▶ **PROBLEM DESCRIPTION**
In the listing below, locate the lines that hold "Benz" and copy them.
---- SUPPLIED RECORDS
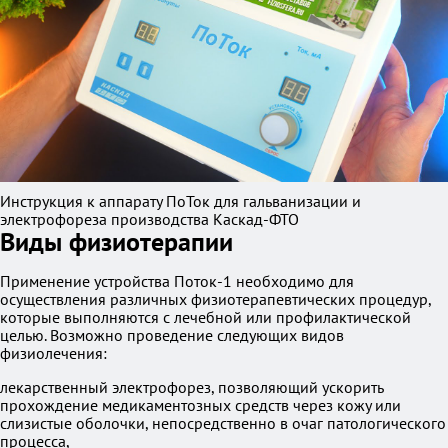
Инструкция к аппарату ПоТок для гальванизации и
электрофореза производства Каскад-ФТО
Виды физиотерапии
Применение устройства Поток-1 необходимо для
осуществления различных физиотерапевтических процедур,
которые выполняются с лечебной или профилактической
целью. Возможно проведение следующих видов
физиолечения:
лекарственный электрофорез, позволяющий ускорить
прохождение медикаментозных средств через кожу или
слизистые оболочки, непосредственно в очаг патологического
процесса,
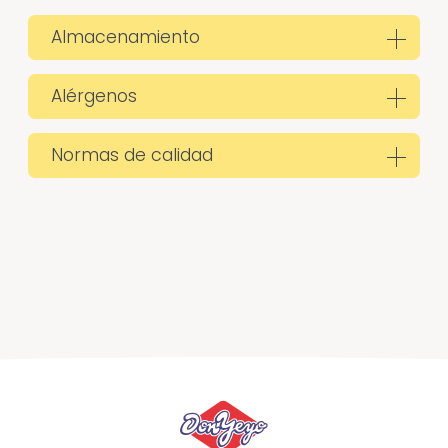
Almacenamiento
Alérgenos
Normas de calidad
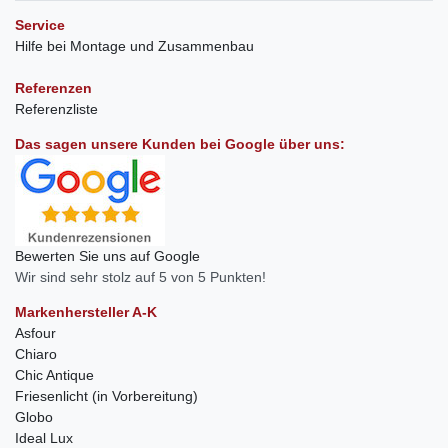
Service
Hilfe bei Montage und Zusammenbau
Referenzen
Referenzliste
Das sagen unsere Kunden bei Google über uns:
Bewerten Sie uns auf Google
Wir sind sehr stolz auf 5 von 5 Punkten!
Markenhersteller A-K
Asfour
Chiaro
Chic Antique
Friesenlicht (in Vorbereitung)
Globo
Ideal Lux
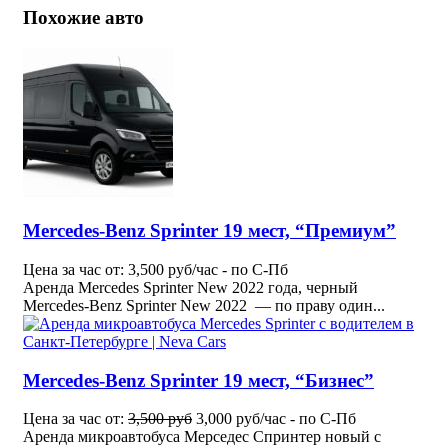
Похожие авто
Mercedes-Benz Sprinter 19 мест, “Премиум”
Цена за час от: 3,500 руб/час - по С-Пб
Аренда Mercedes Sprinter New 2022 года, черный
Mercedes-Benz Sprinter New 2022 — по праву один...
Mercedes-Benz Sprinter 19 мест, “Бизнес”
Цена за час от:
3,500 руб
3,000 руб/час - по С-Пб
Аренда микроавтобуса Мерседес Спринтер новый с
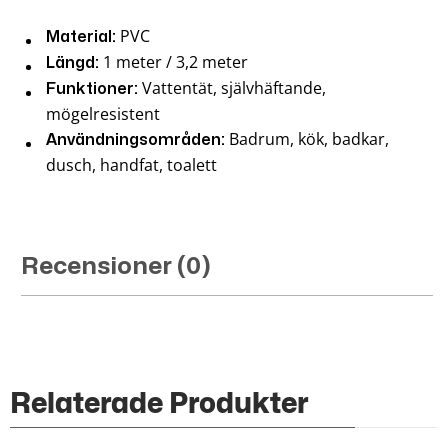
PVC
Material:
1 meter / 3,2 meter
Längd:
Vattentät, självhäftande,
Funktioner:
mögelresistent
Badrum, kök, badkar,
Användningsområden:
dusch, handfat, toalett
Recensioner (0)
Relaterade Produkter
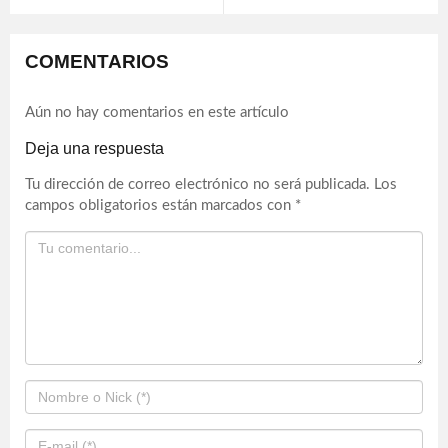
COMENTARIOS
Aún no hay comentarios en este artículo
Deja una respuesta
Tu dirección de correo electrónico no será publicada.
Los
campos obligatorios están marcados con
*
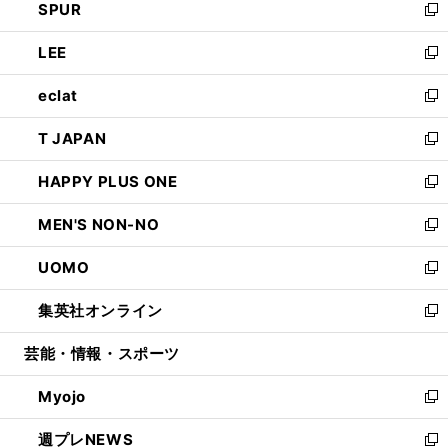
SPUR
で
ド
ィ
い
新
開
ウ
ン
ウ
し
LEE
く
で
ド
ィ
い
新
開
ウ
ン
ウ
し
eclat
く
で
ド
ィ
い
新
開
ウ
ン
ウ
し
T JAPAN
く
で
ド
ィ
い
新
開
ウ
ン
ウ
し
HAPPY PLUS ONE
く
で
ド
ィ
い
新
開
ウ
ン
ウ
し
MEN'S NON-NO
く
で
ド
ィ
い
新
開
ウ
ン
ウ
し
UOMO
く
で
ド
ィ
い
新
開
ウ
ン
ウ
し
集英社オンライン
く
で
ド
ィ
い
新
開
ウ
ン
ウ
し
芸能・情報・スポーツ
く
で
ド
ィ
い
開
ウ
ン
ウ
Myojo
く
で
ド
ィ
新
開
ウ
ン
し
週プレNEWS
く
で
ド
い
新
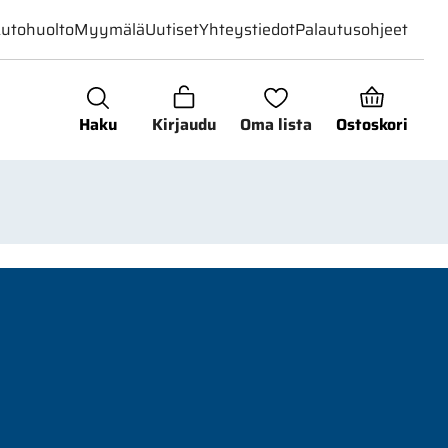
utohuolto
Myymälä
Uutiset
Yhteystiedot
Palautusohjeet
Haku
Kirjaudu
Oma lista
Ostoskori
--------
▶ **ANSWER BOX**
Mercedes-Benz Sprinter 19 мест, “Премиум”
Mercedes-Benz Sprinter New 2022 — по праву один...
Mercedes-Benz Sprinter 19 мест, “Бизнес”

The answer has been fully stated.